How to get there and back via public transportation:
Board a bus from Manila or SM San Fernando (Pampanga) going to Olongapo. Take the one that goes to Dinalupihan, not the one that passes through SCTEX. There are various buses serving this route, including Saulog Transit, Arayat Express, Genesis, Bataan Transit, and Victory Liner. Fare is P200+ (P75 if you are taking the bus from SM San Fernando). Travel time from Cubao is around 2 to 3 hours. Tell the driver to drop you off at Brgy. Pita in Dinalupihan. This is before Chowking. You will see a sign at the left that says “Gen. Luna”.
From there, take a tricycle going to the Brgy. Bayan-Bayanan barangay hall. Fare is P60. At the barangay hall, register and hire a guide. Guideship fee is not established yet, but P300 should be sufficient, since the hike normally takes only two to three hours (normal pace).
The first leg of the hike is mostly on concrete road. If you are lucky, tricycles are available in front of the barangay hall. You may ask one to take you to the tail end of the road, which is more or less at the store near the bigger stream. This can cut the hiking time by 30 to 45 minutes (even an hour if you are doing it really slow). Shouldn’t cost you more than P100 for a tricycle that can fit 3 to 4 people.

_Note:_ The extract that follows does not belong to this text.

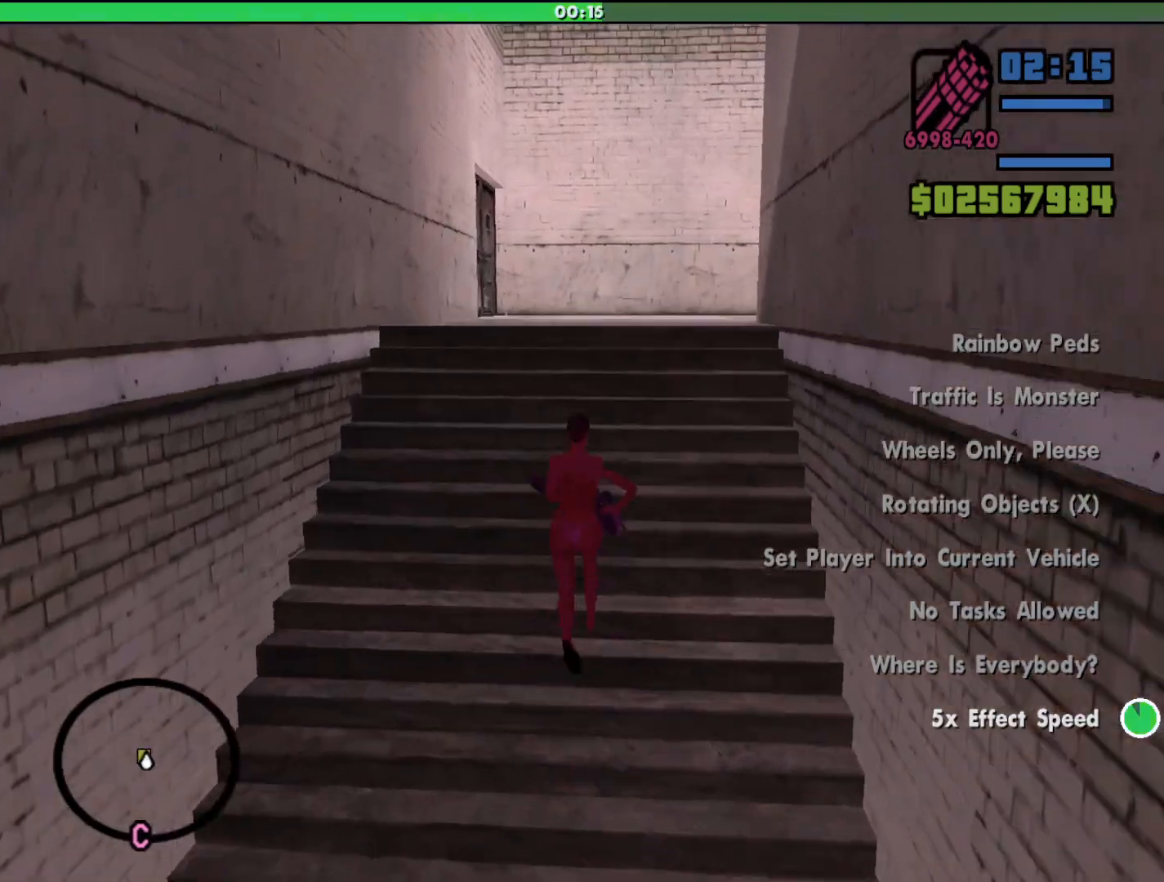
{"keys": ["w"], "mouse": [], "events": []}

Tell the guide that you are taking the easier trail. If you fancy a more challenging hike, there’s another way to the summit which takes around 4 to 5 hours to complete and involves some scrambling on a cliffside. Not for those who have fear of heights, I reckon.
Going back to Manila:
You can hire a tricycle from the lot across the barangay hall going to either Plaza (P60) or Layac Junction (P80). I recommend going straight to Layac Junction since more Manila-bound buses (from Olongapo) pass by there.

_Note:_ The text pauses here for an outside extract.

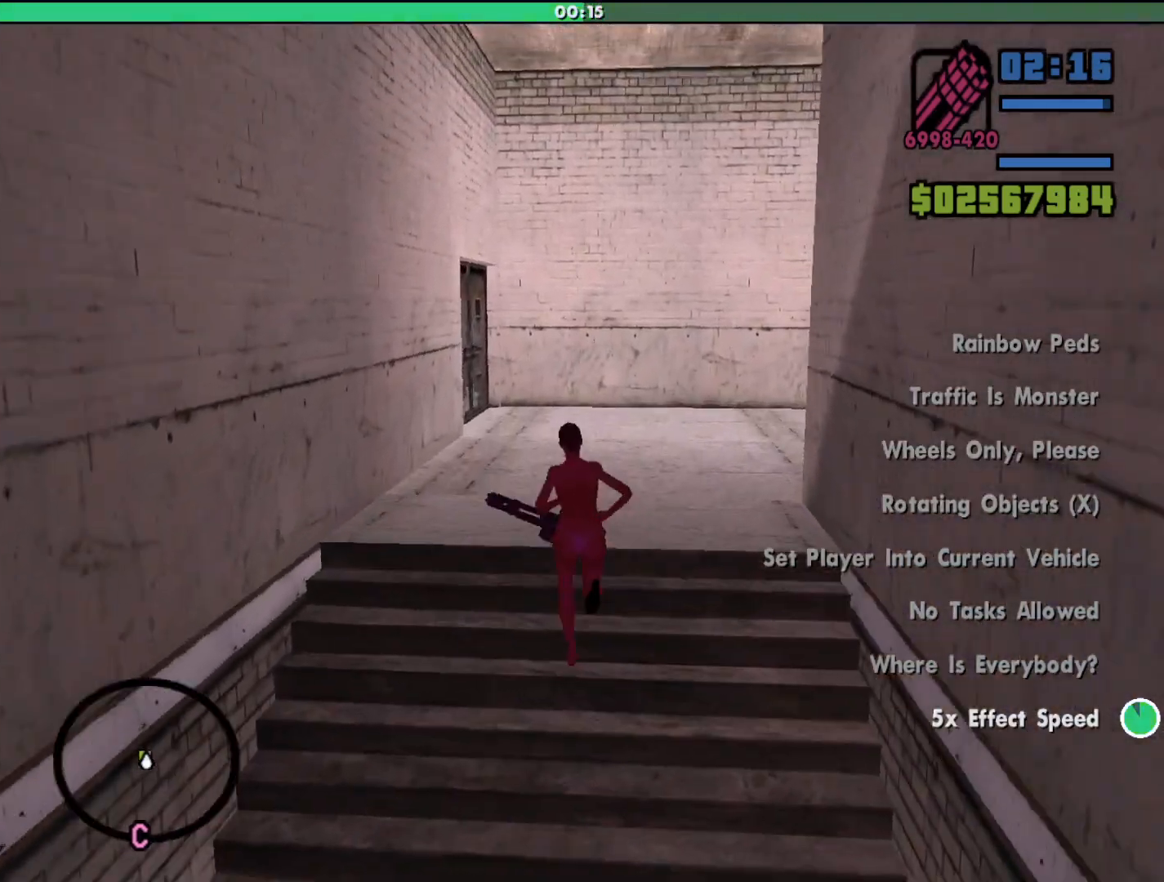
{"keys": ["a", "w"], "mouse": [], "events": [[267, "a", "down"]]}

Important note: A few posts I read said you should get off at San Benito/ Pag-asa. Don’t. We took this route and had to pay P120 for a tricycle going to Bayan-Bayanan. There are no guides at Pag-asa, and they will also direct you to Bayan-Bayanan, since the trail from Maligaya (what they call the “long-cut” trail from Pag-asa) takes a lot longer.
What to bring:
Best to bring around 3 liters of water and a hat or an umbrella. There are open sections, which can get scorching hot. Parts of the trail also consists of loose soil, so shoes with good traction will come in handy.